|Palestinians hold placards and photographs of their relatives held in Israeli|
jails during a protest calling for their release, next to the headquarters of
the International Red Cross in Jerusalem, October 14, 2011.
JERUSALEM (AFP) -- Israel on Sunday published the official list of 477 Palestinian prisoners to be released on Tuesday and took the first steps to releasing detainees.
The gate of a prison in northern Israel swung open on Sunday morning and three heavily guarded vehicles drove out carrying 15 Palestinian female inmates -- some making V-for-victory signs -- to another jail to await their release along with 12 other women and 450 male prisoners in the trade.
Israel's President Shimon Peres received on Saturday the details of the 477 prisoners to be released in the first stage of the exchange, and he is expected to sign their pardons by Tuesday, his spokeswoman said.
The list of 450 Palestinian men and 27 women was published by the justice ministry on the website of the Israel Prisons Service, to give the public 48 hours to lodge any legal appeals against the deal which will see the return of Shalit, who has spent more than five years in captivity.
Another 550 Palestinian prisoners are to be released within two months.
As soon as the list was published, Israel's main radio and television stations began running through the long list of deadly attacks the prisoners named on the list were convicted of.
Among the names mentioned were prisoners who were found guilty of taking part in the 2001 bombing of a Tel Aviv nightclub which killed 21 people, and the so-called Passover bombing of a hotel in the coastal town of Netanya in 2002, which killed 29 people, both of which were claimed by Hamas's armed wing.
"Pursuant to the government of Israel's decision from October 11, 2011, to approve the proceedings of the agreement for the liberation of abducted soldier Gilad Shalit, held by Hamas, prisoners will be released as detailed in the following list," said the document which details exactly where each prisoner is to be sent.
Soon after publishing the list, Israeli media reported that prison authorities had begun transferring detainees to prisons in southern and central Israel to prepare for the exchange.

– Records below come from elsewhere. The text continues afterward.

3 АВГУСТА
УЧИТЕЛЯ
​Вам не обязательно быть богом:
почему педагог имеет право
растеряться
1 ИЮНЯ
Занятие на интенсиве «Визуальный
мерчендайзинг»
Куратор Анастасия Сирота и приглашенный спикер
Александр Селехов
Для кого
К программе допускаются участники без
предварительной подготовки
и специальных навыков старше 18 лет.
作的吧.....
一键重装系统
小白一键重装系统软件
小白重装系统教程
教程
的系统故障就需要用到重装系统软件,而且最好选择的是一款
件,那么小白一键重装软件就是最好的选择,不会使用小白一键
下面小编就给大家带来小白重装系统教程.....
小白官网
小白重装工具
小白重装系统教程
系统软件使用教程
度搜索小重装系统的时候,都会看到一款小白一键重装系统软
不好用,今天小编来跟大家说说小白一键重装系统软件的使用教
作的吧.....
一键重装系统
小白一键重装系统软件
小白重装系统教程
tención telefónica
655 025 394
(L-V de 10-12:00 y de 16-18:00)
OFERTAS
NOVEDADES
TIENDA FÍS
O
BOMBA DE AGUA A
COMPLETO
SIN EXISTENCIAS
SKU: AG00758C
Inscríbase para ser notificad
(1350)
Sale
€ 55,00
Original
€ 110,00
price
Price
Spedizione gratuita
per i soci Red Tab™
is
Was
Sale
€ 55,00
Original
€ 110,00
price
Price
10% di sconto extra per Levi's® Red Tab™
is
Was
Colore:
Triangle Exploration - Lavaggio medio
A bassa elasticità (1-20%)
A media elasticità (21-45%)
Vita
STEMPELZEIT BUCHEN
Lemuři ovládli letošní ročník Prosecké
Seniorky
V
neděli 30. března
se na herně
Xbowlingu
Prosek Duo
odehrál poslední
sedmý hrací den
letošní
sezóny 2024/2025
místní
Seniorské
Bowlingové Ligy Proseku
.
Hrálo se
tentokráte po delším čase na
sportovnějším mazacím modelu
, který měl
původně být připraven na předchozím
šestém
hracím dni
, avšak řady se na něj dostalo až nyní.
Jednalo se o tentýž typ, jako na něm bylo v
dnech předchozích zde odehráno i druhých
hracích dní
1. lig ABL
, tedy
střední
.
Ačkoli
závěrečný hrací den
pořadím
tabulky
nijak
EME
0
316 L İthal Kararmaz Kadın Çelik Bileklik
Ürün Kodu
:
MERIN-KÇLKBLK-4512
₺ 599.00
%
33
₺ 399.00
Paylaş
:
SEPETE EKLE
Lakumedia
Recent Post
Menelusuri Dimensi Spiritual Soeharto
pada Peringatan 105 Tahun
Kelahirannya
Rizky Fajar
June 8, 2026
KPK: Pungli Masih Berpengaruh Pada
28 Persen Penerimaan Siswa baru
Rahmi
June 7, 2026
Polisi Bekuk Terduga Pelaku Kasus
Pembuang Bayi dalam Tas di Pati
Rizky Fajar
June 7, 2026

Prisoners will undergo checks by the Red Cross in the Ketziot prison near Egypt's border, Haaretz reported, as well as in the Sharon facility in central Israel.

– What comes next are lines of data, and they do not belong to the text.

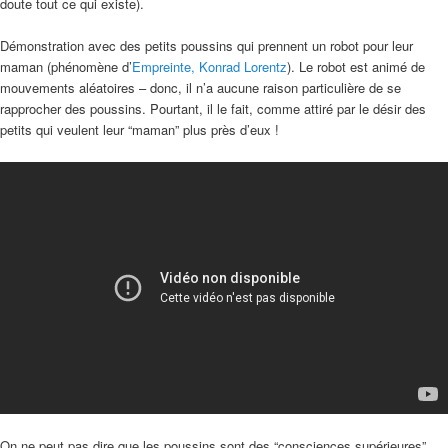
doute tout ce qui existe).
Démonstration avec des petits poussins qui prennent un robot pour leur
maman (phénomène d’
Empreinte, Konrad Lorentz
). Le robot est animé de
mouvements aléatoires – donc, il n’a aucune raison particulière de se
rapprocher des poussins. Pourtant, il le fait, comme attiré par le désir des
petits qui veulent leur “maman” plus près d’eux !
On ne peut pas dire que les poussins sont des “consciences supérieures”,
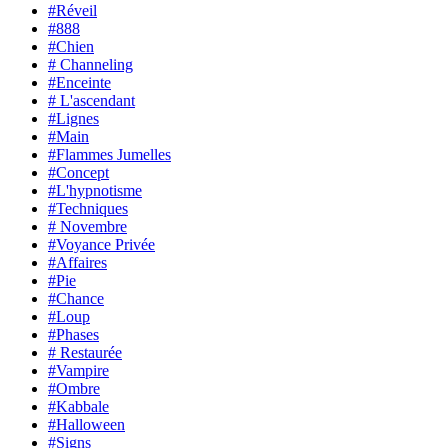
#Réveil
#888
#Chien
# Channeling
#Enceinte
# L'ascendant
#Lignes
#Main
#Flammes Jumelles
#Concept
#L'hypnotisme
#Techniques
# Novembre
#Voyance Privée
#Affaires
#Pie
#Chance
#Loup
#Phases
# Restaurée
#Vampire
#Ombre
#Kabbale
#Halloween
#Signs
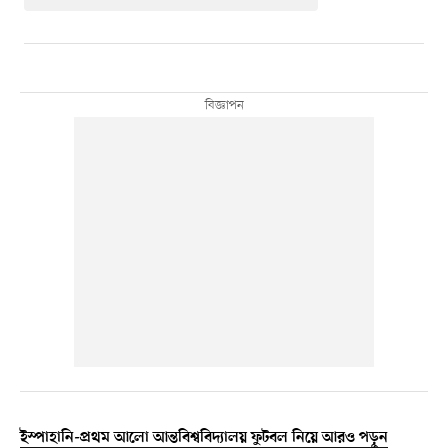
ইস্পাহানি-প্রথম আলো আন্তবিশ্ববিদ্যালয় ফুটবল নিয়ে আরও পড়ুন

Detainees returning to the Gaza Strip will be transferred to Egypt first from where they will cross into the Strip via the Rafah crossing, Haaretz said.
Last week, several websites affiliated with the Islamist Hamas movement and the Popular Resistance Committees, both of which were involved in capturing Shalit, published lists purportedly naming Palestinians to be freed, but Sunday's list was the first official one released.
With the publication of the list, Israelis who wish to raise a legal challenge against the swap deal between Israel and Hamas, which was announced last Tuesday, can now petition against it.
On Friday, an Israeli group representing victims of Palestinian attacks lodged the first petition at the High Court to cancel, or at least delay, the deal.
The court has never in the past overturned any government decision to free prisoners involved in militant attacks against Israelis.
In their petition, the Almagor said that under the current timetable the victims' families would not have sufficient time to examine the names of prisoners set for release and prepare an appeal.
Shalit is to return to Israel on Tuesday at the same time as the first group of 477 prisoners are freed if the terms of the swap deal are respected, officials say.
Israel's chief negotiator David Meidan returned to Cairo late on Saturday to finalize the details of the prisoner exchange with Hamas, working through Egyptian mediators, media reports said.
Although greeted with initial enthusiasm, many Palestinians are disappointed with the terms of the prisoner swap, which entails some detainees being exiled abroad or away from their homes.
Some 200 detainees will be exiled, 40 detainees overseas and 163 to Gaza.
The prisoners' rights group Addameer says Israel has detained over 650,000 Palestinians since it occupied the West Bank and Gaza in 1967, around 20 percent of the population.
Under international law it is illegal for Israel, as an occupying power, to transfer Palestinians outside the occupied territory.
There are at least 6,000 Palestinian prisoners in Israeli jails. They are held in high esteem within society for their role in the national struggle for self determination against Israeli occupation.